▶ _RECORDS FOR THIS EXERCISE_:
== Segment start ==
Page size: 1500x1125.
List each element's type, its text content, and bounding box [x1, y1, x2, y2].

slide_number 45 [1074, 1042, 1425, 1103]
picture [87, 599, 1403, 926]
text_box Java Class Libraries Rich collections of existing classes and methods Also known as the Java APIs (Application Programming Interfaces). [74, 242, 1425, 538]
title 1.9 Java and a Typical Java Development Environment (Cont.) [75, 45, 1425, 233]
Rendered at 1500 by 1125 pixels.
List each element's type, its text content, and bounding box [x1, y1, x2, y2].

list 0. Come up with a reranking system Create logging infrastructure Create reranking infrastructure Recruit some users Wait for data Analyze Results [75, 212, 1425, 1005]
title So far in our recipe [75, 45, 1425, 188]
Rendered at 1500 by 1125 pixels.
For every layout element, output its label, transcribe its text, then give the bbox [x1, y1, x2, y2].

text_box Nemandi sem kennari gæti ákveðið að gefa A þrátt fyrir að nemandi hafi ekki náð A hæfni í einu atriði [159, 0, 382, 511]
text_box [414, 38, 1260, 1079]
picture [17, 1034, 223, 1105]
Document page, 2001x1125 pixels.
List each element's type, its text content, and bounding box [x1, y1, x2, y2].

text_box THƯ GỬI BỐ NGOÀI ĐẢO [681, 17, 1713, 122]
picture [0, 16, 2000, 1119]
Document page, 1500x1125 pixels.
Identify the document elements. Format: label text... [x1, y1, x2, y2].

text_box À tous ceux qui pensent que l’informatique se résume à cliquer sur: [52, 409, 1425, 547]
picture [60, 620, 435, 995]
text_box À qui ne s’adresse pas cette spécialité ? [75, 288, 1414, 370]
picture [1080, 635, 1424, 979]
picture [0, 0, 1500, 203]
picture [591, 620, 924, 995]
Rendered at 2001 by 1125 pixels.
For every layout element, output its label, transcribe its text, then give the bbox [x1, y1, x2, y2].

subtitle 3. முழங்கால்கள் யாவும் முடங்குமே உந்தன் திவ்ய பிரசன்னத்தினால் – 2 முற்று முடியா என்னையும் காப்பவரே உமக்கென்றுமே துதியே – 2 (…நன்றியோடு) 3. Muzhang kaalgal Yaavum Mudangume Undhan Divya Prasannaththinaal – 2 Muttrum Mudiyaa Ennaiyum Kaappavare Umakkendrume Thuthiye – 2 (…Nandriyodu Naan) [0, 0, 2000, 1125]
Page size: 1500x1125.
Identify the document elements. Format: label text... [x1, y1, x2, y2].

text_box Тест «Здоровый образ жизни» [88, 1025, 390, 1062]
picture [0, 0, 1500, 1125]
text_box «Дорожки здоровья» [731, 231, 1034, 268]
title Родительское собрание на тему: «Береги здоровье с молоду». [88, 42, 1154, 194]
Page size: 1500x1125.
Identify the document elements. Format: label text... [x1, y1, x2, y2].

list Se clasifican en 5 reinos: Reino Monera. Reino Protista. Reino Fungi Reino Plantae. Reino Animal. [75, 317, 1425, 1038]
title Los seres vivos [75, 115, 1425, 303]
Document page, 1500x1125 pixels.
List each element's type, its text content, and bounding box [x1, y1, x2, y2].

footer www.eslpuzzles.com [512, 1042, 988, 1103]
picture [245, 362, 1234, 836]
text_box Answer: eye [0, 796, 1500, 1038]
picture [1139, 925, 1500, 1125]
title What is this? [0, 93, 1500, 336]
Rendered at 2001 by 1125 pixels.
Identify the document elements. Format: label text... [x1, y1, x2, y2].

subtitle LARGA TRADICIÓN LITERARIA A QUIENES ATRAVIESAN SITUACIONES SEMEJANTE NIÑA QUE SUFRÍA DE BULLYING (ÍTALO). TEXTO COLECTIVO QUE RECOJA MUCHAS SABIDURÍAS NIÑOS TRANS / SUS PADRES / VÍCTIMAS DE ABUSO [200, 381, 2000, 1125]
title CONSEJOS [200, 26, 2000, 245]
== Segment end ==
▶ _ASSIGNMENT_: Go through the records above and retype each one exactly.

▶ _RESULT_:
Page size: 1500x1125.
List each element's type, its text content, and bounding box [x1, y1, x2, y2].

slide_number 45 [1074, 1042, 1425, 1103]
picture [87, 599, 1403, 926]
text_box Java Class Libraries Rich collections of existing classes and methods Also known as the Java APIs (Application Programming Interfaces). [74, 242, 1425, 538]
title 1.9 Java and a Typical Java Development Environment (Cont.) [75, 45, 1425, 233]
Rendered at 1500 by 1125 pixels.
List each element's type, its text content, and bounding box [x1, y1, x2, y2].

list 0. Come up with a reranking system Create logging infrastructure Create reranking infrastructure Recruit some users Wait for data Analyze Results [75, 212, 1425, 1005]
title So far in our recipe [75, 45, 1425, 188]
Rendered at 1500 by 1125 pixels.
For every layout element, output its label, transcribe its text, then give the bbox [x1, y1, x2, y2].

text_box Nemandi sem kennari gæti ákveðið að gefa A þrátt fyrir að nemandi hafi ekki náð A hæfni í einu atriði [159, 0, 382, 511]
text_box [414, 38, 1260, 1079]
picture [17, 1034, 223, 1105]
Document page, 2001x1125 pixels.
List each element's type, its text content, and bounding box [x1, y1, x2, y2].

text_box THƯ GỬI BỐ NGOÀI ĐẢO [681, 17, 1713, 122]
picture [0, 16, 2000, 1119]
Document page, 1500x1125 pixels.
Identify the document elements. Format: label text... [x1, y1, x2, y2].

text_box À tous ceux qui pensent que l’informatique se résume à cliquer sur: [52, 409, 1425, 547]
picture [60, 620, 435, 995]
text_box À qui ne s’adresse pas cette spécialité ? [75, 288, 1414, 370]
picture [1080, 635, 1424, 979]
picture [0, 0, 1500, 203]
picture [591, 620, 924, 995]
Rendered at 2001 by 1125 pixels.
For every layout element, output its label, transcribe its text, then give the bbox [x1, y1, x2, y2].

subtitle 3. முழங்கால்கள் யாவும் முடங்குமே உந்தன் திவ்ய பிரசன்னத்தினால் – 2 முற்று முடியா என்னையும் காப்பவரே உமக்கென்றுமே துதியே – 2 (…நன்றியோடு) 3. Muzhang kaalgal Yaavum Mudangume Undhan Divya Prasannaththinaal – 2 Muttrum Mudiyaa Ennaiyum Kaappavare Umakkendrume Thuthiye – 2 (…Nandriyodu Naan) [0, 0, 2000, 1125]
Page size: 1500x1125.
Identify the document elements. Format: label text... [x1, y1, x2, y2].

text_box Тест «Здоровый образ жизни» [88, 1025, 390, 1062]
picture [0, 0, 1500, 1125]
text_box «Дорожки здоровья» [731, 231, 1034, 268]
title Родительское собрание на тему: «Береги здоровье с молоду». [88, 42, 1154, 194]
Page size: 1500x1125.
Identify the document elements. Format: label text... [x1, y1, x2, y2].

list Se clasifican en 5 reinos: Reino Monera. Reino Protista. Reino Fungi Reino Plantae. Reino Animal. [75, 317, 1425, 1038]
title Los seres vivos [75, 115, 1425, 303]
Document page, 1500x1125 pixels.
List each element's type, its text content, and bounding box [x1, y1, x2, y2].

footer www.eslpuzzles.com [512, 1042, 988, 1103]
picture [245, 362, 1234, 836]
text_box Answer: eye [0, 796, 1500, 1038]
picture [1139, 925, 1500, 1125]
title What is this? [0, 93, 1500, 336]
Rendered at 2001 by 1125 pixels.
Identify the document elements. Format: label text... [x1, y1, x2, y2].

subtitle LARGA TRADICIÓN LITERARIA A QUIENES ATRAVIESAN SITUACIONES SEMEJANTE NIÑA QUE SUFRÍA DE BULLYING (ÍTALO). TEXTO COLECTIVO QUE RECOJA MUCHAS SABIDURÍAS NIÑOS TRANS / SUS PADRES / VÍCTIMAS DE ABUSO [200, 381, 2000, 1125]
title CONSEJOS [200, 26, 2000, 245]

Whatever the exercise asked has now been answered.